■ TASK TO COMPLETE ■
Give back the data exactly, with no images.

■ DATA FOR ANALYSIS ■
***
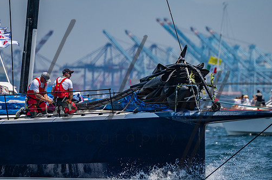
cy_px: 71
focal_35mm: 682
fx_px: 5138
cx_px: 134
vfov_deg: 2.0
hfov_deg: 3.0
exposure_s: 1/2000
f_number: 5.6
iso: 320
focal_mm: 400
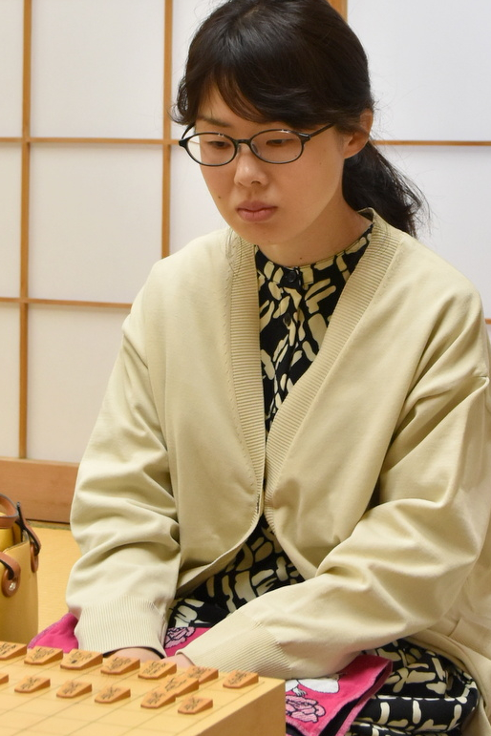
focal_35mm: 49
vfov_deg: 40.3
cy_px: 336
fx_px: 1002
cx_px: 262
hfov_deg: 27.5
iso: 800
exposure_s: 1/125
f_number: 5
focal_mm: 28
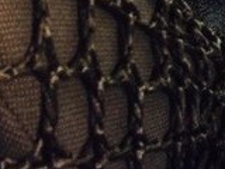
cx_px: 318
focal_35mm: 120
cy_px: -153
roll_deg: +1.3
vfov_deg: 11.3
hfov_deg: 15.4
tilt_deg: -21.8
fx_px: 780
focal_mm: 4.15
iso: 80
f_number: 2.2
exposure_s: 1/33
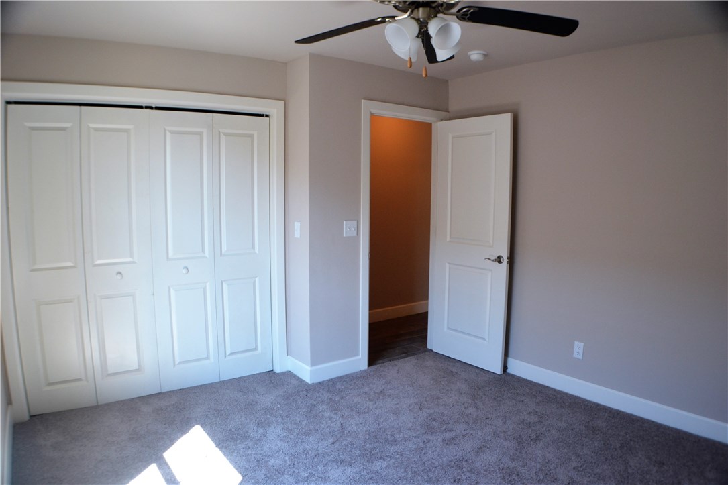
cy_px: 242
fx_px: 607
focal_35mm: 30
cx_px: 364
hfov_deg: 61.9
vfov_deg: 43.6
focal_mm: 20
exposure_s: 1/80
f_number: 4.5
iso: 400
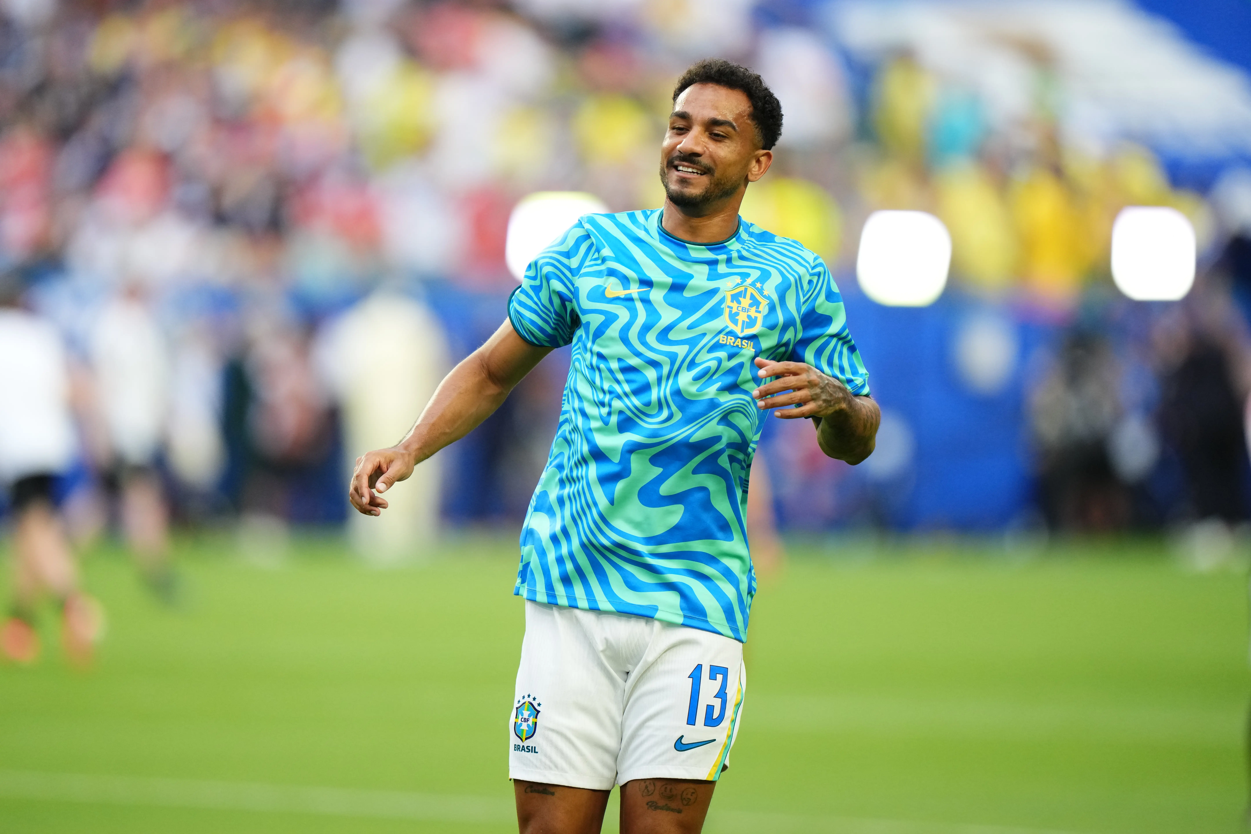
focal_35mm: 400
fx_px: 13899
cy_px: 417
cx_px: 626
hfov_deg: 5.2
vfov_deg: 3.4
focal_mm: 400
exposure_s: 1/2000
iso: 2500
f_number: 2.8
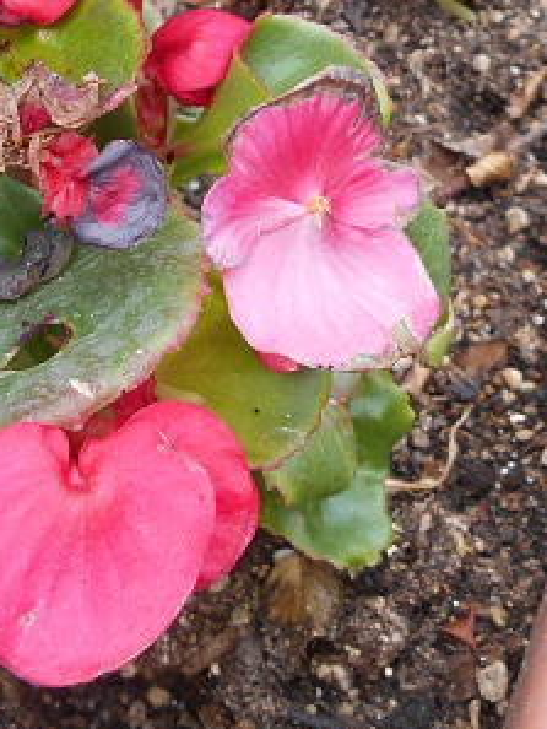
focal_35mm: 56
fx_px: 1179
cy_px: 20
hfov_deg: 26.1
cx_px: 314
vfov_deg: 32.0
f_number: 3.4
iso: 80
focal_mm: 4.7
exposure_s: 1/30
***
■ YOUR SOLUTION ■
cy_px: 71
focal_35mm: 682
fx_px: 5138
cx_px: 134
vfov_deg: 2.0
hfov_deg: 3.0
exposure_s: 1/2000
f_number: 5.6
iso: 320
focal_mm: 400
focal_35mm: 49
vfov_deg: 40.3
cy_px: 336
fx_px: 1002
cx_px: 262
hfov_deg: 27.5
iso: 800
exposure_s: 1/125
f_number: 5
focal_mm: 28
cx_px: 318
focal_35mm: 120
cy_px: -153
roll_deg: +1.3
vfov_deg: 11.3
hfov_deg: 15.4
tilt_deg: -21.8
fx_px: 780
focal_mm: 4.15
iso: 80
f_number: 2.2
exposure_s: 1/33
cy_px: 242
fx_px: 607
focal_35mm: 30
cx_px: 364
hfov_deg: 61.9
vfov_deg: 43.6
focal_mm: 20
exposure_s: 1/80
f_number: 4.5
iso: 400
focal_35mm: 400
fx_px: 13899
cy_px: 417
cx_px: 626
hfov_deg: 5.2
vfov_deg: 3.4
focal_mm: 400
exposure_s: 1/2000
iso: 2500
f_number: 2.8
focal_35mm: 56
fx_px: 1179
cy_px: 20
hfov_deg: 26.1
cx_px: 314
vfov_deg: 32.0
f_number: 3.4
iso: 80
focal_mm: 4.7
exposure_s: 1/30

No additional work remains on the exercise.